I have a customer who has an old Surly 1x1 w/o a rear disc mount. He wants a coaster brake hub that fits the 135 spacing and altho he prefers SS he's willing to go Nexus 3/7/8 if that's what it takes to get a coaster.

The problem I'm having is finding any coaster brake hubs w/ 135 spacing. I'm sure I'm not the first to ask this question but has anyone dealt with this issue successfully? 

Help!

Thanks,

Pat


----------



## john_dalhart (Nov 6, 2009)

Hmm. Velosteel SS coasters are available up to 130mm OLD, and the Surly's got a steel frame, right?


----------



## Wombat (Jan 25, 2004)

This provides details on nexus hubs, and some have coaster brakes and different length axles. You might find something there.

Shimano

Tim


----------



## patirwin (Jan 14, 2004)

*Thanks!*

Thanks for the info. Shimano doesn't seem to make the combo we're looking for but I'll look again. And I'll check out Velosteel, too. I can probably make the 130 work on the steel 1x1 but 135 would be best.

Has anyone reading this used a 130 hub in a 135 spacing for any length of time?

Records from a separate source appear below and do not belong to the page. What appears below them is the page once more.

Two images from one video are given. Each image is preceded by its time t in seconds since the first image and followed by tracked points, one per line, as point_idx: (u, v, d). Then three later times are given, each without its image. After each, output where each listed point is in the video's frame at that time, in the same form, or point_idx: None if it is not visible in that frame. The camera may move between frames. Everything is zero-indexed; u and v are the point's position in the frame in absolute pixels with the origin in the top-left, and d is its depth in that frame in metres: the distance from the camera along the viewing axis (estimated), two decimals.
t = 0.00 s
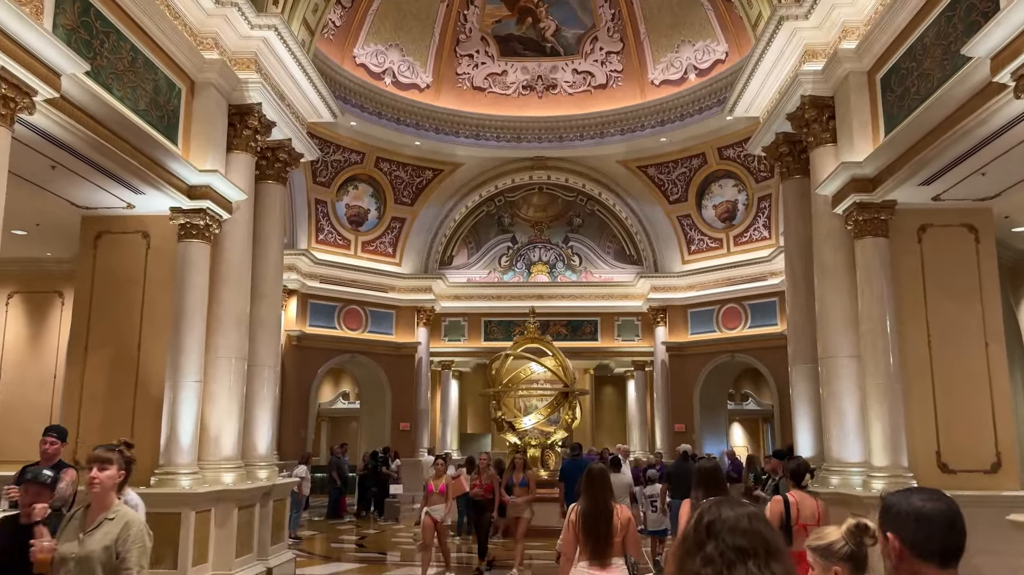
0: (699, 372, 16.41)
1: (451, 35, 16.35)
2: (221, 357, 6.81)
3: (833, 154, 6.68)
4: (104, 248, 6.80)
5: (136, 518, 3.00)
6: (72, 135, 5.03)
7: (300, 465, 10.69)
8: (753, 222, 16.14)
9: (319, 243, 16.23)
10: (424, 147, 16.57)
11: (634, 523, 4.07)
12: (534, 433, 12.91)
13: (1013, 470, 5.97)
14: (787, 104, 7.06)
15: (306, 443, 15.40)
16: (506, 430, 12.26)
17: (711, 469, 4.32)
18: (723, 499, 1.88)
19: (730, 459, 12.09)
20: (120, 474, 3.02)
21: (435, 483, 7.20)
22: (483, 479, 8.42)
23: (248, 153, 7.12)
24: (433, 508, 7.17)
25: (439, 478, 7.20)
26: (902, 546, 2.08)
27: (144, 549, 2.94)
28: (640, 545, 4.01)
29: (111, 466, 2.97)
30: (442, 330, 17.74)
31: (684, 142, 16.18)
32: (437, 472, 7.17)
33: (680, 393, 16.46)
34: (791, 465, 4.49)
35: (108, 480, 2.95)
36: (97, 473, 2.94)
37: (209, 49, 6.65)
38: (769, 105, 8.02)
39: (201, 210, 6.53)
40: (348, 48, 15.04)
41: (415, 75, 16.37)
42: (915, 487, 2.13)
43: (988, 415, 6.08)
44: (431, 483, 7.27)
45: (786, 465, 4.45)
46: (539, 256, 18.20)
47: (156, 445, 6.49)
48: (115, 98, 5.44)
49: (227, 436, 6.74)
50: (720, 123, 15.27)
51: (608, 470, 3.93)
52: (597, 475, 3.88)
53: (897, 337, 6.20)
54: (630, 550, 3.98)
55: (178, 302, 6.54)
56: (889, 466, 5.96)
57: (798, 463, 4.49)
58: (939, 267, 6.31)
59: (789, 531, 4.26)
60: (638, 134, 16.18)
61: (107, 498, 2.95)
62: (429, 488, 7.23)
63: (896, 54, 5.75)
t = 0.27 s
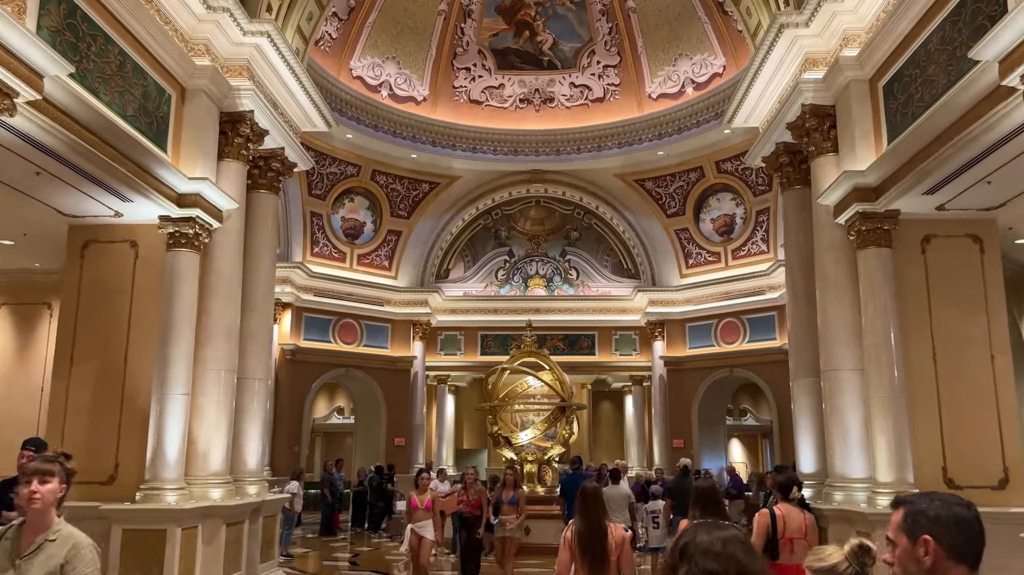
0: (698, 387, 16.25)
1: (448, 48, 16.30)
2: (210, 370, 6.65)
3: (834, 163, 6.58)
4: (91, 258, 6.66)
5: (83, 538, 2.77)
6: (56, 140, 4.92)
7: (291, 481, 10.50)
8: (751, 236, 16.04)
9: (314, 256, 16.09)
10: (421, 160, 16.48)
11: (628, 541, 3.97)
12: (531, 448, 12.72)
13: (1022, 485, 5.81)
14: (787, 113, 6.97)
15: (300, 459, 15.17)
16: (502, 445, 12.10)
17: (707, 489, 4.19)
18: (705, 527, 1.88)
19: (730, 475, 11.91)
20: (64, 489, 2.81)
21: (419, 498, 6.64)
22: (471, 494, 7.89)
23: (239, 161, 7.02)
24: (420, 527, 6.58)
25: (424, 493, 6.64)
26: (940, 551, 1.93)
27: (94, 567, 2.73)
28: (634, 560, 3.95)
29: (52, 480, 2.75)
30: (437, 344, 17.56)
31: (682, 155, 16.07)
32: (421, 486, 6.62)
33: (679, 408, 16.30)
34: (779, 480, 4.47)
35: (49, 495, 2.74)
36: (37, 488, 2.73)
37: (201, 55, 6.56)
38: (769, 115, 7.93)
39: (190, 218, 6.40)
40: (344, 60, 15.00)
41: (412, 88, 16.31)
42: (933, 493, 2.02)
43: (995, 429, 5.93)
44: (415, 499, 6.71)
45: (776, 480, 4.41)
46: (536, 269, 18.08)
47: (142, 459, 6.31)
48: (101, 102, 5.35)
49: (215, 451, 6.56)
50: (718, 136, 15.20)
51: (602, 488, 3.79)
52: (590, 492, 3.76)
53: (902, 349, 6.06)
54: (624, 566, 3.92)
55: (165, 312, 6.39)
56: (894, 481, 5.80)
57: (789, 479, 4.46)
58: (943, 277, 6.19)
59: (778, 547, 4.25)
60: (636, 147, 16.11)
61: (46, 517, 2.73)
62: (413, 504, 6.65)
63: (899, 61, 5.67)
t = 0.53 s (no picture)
0: (693, 399, 16.09)
1: (442, 58, 16.22)
2: (194, 380, 6.47)
3: (833, 172, 6.48)
4: (72, 266, 6.47)
5: None
6: (35, 143, 4.76)
7: (279, 495, 10.28)
8: (746, 246, 15.94)
9: (305, 265, 15.92)
10: (414, 169, 16.35)
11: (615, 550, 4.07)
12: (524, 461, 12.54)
13: None
14: (785, 120, 6.87)
15: (289, 472, 14.93)
16: (494, 457, 11.81)
17: (698, 499, 4.29)
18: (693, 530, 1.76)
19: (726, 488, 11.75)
20: None
21: (403, 516, 6.20)
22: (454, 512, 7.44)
23: (227, 167, 6.88)
24: (404, 545, 6.08)
25: (408, 509, 6.21)
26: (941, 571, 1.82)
27: None
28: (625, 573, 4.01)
29: None
30: (430, 355, 17.39)
31: (677, 165, 15.96)
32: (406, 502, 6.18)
33: (674, 421, 16.14)
34: (767, 494, 4.53)
35: None
36: None
37: (188, 59, 6.42)
38: (766, 122, 7.83)
39: (175, 225, 6.25)
40: (337, 69, 14.89)
41: (405, 97, 16.20)
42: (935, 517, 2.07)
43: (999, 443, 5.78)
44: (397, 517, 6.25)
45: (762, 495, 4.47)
46: (530, 280, 18.00)
47: (123, 473, 6.12)
48: (83, 104, 5.21)
49: (199, 464, 6.37)
50: (712, 147, 15.13)
51: (588, 499, 3.87)
52: (574, 506, 3.85)
53: (903, 361, 5.93)
54: None
55: (149, 321, 6.22)
56: (896, 496, 5.64)
57: (774, 493, 4.52)
58: (945, 288, 6.07)
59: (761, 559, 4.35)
60: (630, 157, 16.03)
61: None
62: (394, 523, 6.17)
63: (899, 67, 5.57)
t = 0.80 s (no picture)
0: (683, 404, 15.98)
1: (432, 59, 16.09)
2: (171, 381, 6.28)
3: (825, 171, 6.38)
4: (46, 264, 6.28)
5: None
6: (5, 134, 4.59)
7: (261, 500, 10.09)
8: (737, 251, 15.85)
9: (292, 268, 15.74)
10: (403, 172, 16.19)
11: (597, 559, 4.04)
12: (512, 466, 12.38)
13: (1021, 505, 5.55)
14: (777, 118, 6.77)
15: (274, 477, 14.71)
16: (482, 463, 11.71)
17: (684, 504, 4.17)
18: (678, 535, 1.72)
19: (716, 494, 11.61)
20: None
21: (380, 520, 5.91)
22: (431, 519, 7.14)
23: (207, 164, 6.72)
24: (379, 552, 5.81)
25: (385, 514, 5.92)
26: None
27: None
28: None
29: None
30: (418, 360, 17.23)
31: (667, 169, 15.89)
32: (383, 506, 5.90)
33: (663, 426, 16.02)
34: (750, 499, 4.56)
35: None
36: None
37: (167, 52, 6.27)
38: (757, 122, 7.73)
39: (152, 221, 6.08)
40: (325, 69, 14.74)
41: (394, 99, 16.06)
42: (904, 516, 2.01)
43: (993, 447, 5.67)
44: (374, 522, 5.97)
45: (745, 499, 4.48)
46: (519, 283, 17.85)
47: (97, 476, 5.93)
48: (55, 95, 5.05)
49: (176, 467, 6.18)
50: (702, 151, 15.05)
51: (570, 504, 3.89)
52: (559, 509, 3.86)
53: (897, 364, 5.82)
54: None
55: (124, 319, 6.04)
56: (889, 501, 5.52)
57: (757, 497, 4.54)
58: (939, 289, 5.96)
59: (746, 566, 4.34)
60: (620, 161, 15.94)
61: None
62: (372, 527, 5.93)
63: (893, 63, 5.49)
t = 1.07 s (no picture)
0: (672, 406, 15.86)
1: (421, 58, 15.93)
2: (146, 382, 6.09)
3: (818, 169, 6.26)
4: (18, 260, 6.09)
5: None
6: None
7: (242, 504, 9.89)
8: (727, 252, 15.74)
9: (277, 268, 15.54)
10: (391, 171, 16.02)
11: (584, 560, 4.13)
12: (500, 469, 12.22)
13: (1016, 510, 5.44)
14: (768, 115, 6.66)
15: (259, 480, 14.48)
16: (469, 466, 11.50)
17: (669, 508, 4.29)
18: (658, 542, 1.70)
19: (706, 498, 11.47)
20: None
21: (353, 530, 5.59)
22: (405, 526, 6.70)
23: (185, 158, 6.54)
24: (350, 562, 5.46)
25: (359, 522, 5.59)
26: None
27: None
28: None
29: None
30: (406, 361, 17.06)
31: (658, 170, 15.74)
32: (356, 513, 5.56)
33: (653, 428, 15.89)
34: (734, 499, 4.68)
35: None
36: None
37: (143, 43, 6.09)
38: (749, 119, 7.61)
39: (127, 217, 5.89)
40: (312, 67, 14.55)
41: (383, 98, 15.88)
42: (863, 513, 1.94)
43: (988, 449, 5.57)
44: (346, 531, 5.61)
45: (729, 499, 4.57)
46: (508, 284, 17.72)
47: (68, 479, 5.74)
48: (24, 84, 4.86)
49: (150, 471, 5.99)
50: (693, 152, 14.95)
51: (557, 505, 3.99)
52: (547, 512, 3.97)
53: (890, 365, 5.70)
54: None
55: (97, 317, 5.84)
56: (883, 505, 5.40)
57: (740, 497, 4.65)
58: (932, 289, 5.86)
59: (731, 564, 4.44)
60: (611, 161, 15.81)
61: None
62: (344, 537, 5.57)
63: (887, 58, 5.38)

I know the Cross Check has 132.5 spacing and accepts 130 and 135, so maybe I can make the 130/135 spacing work until something better comes along.

Pat


----------



## Wombat (Jan 25, 2004)

patirwin said:


> Has anyone reading this used a 130 hub in a 135 spacing for any length of time?
> Pat


*I've done that with a number of steel framed bikes and had no problems. I'd be happy doing with an aluminium frame too. 2.5mm each side isn't much.* Edit: Woops, I've only done that with 135mm hubs in 130mm frame. Sorry for any confusion. (And can't seem to strikethrough the unwanted text)

Tim


----------